As the military governor of Anabta, a town in what is now the West Bank, he said, he personally intervened with Prime Minister Levi Eshkol, with whom he had become friendly by then, to halt the army’s order to deport the town’s Palestinian’s residents to Jordan.

He told Haaretz in 2017 that he had lectured his troops “not to lay a finger on an old man, a woman or a child.”

“One of them asked me what to do if a boy of 12 was holding a rifle,” Mr. Lurie added. “I said to him that even if we capture cannibals, we will not start eating human beings just because that’s what they do.”

After he was recruited by Life magazine, he moved to the United States, where he became a naturalized citizen in 1974. His cartoons were syndicated by King Features, Universal Press and The New York Times Syndicate. In 1985, he started his own syndicate, Cartoons International, which was managed by his wife, Tamar (Fletcher) Lurie, a real estate executive.

Before residing in Las Vegas, he lived in Manhattan and Greenwich, Conn. In addition to his son Rod, a film director and screenwriter, Mr. Lurie is survived by his wife; another son, Barak, who is a lawyer and a radio show host; and two daughters, Dr. Daphne Laurie, the directing psychologist at the Scripps Research Institute in San Diego, and Danielle Lurie, a movie director.

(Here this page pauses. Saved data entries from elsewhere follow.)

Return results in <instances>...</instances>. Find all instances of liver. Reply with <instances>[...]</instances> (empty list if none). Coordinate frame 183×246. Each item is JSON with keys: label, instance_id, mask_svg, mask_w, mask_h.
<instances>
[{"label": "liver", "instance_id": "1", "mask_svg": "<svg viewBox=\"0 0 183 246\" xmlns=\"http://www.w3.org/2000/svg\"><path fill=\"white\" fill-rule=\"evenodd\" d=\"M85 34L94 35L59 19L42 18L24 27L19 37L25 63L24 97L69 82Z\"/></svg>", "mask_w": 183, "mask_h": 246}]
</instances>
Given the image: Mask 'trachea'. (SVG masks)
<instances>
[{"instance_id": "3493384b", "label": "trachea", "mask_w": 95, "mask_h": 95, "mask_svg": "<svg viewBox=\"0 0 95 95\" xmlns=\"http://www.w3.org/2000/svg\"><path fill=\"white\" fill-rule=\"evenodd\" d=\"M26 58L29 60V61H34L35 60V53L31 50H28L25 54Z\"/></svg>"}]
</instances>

Among Mr. Lurie’s artwork outside of cartooning is “United Painting,” part of his Fine Art With a Mission project that originated in 2005 with a 75-foot-tall, 600-foot-long installation of multicolored squares and rectangles on display at the United Nations headquarters in New York. (The project’s stated mission was “to unite the world under the umbrella of goodwill and mutual respect.”) Additional sections of “United Painting” were later installed on a satellite orbiting the Earth; still others were delivered by Sherpas to the summit of Mount Everest.

Those peaks were a long way from where he started when Life originally invited him to the United States to promote his first-person account of the Arab-Israeli war, published in June 1967 under the title “A Major’s Long Ride to a Short War.”

“At that time, in 1968,” he told The Times, “we had no contacts, no old boys’ network, virtually no friends or money.

“Everything,” he said, “materialized from my 10 fingers.”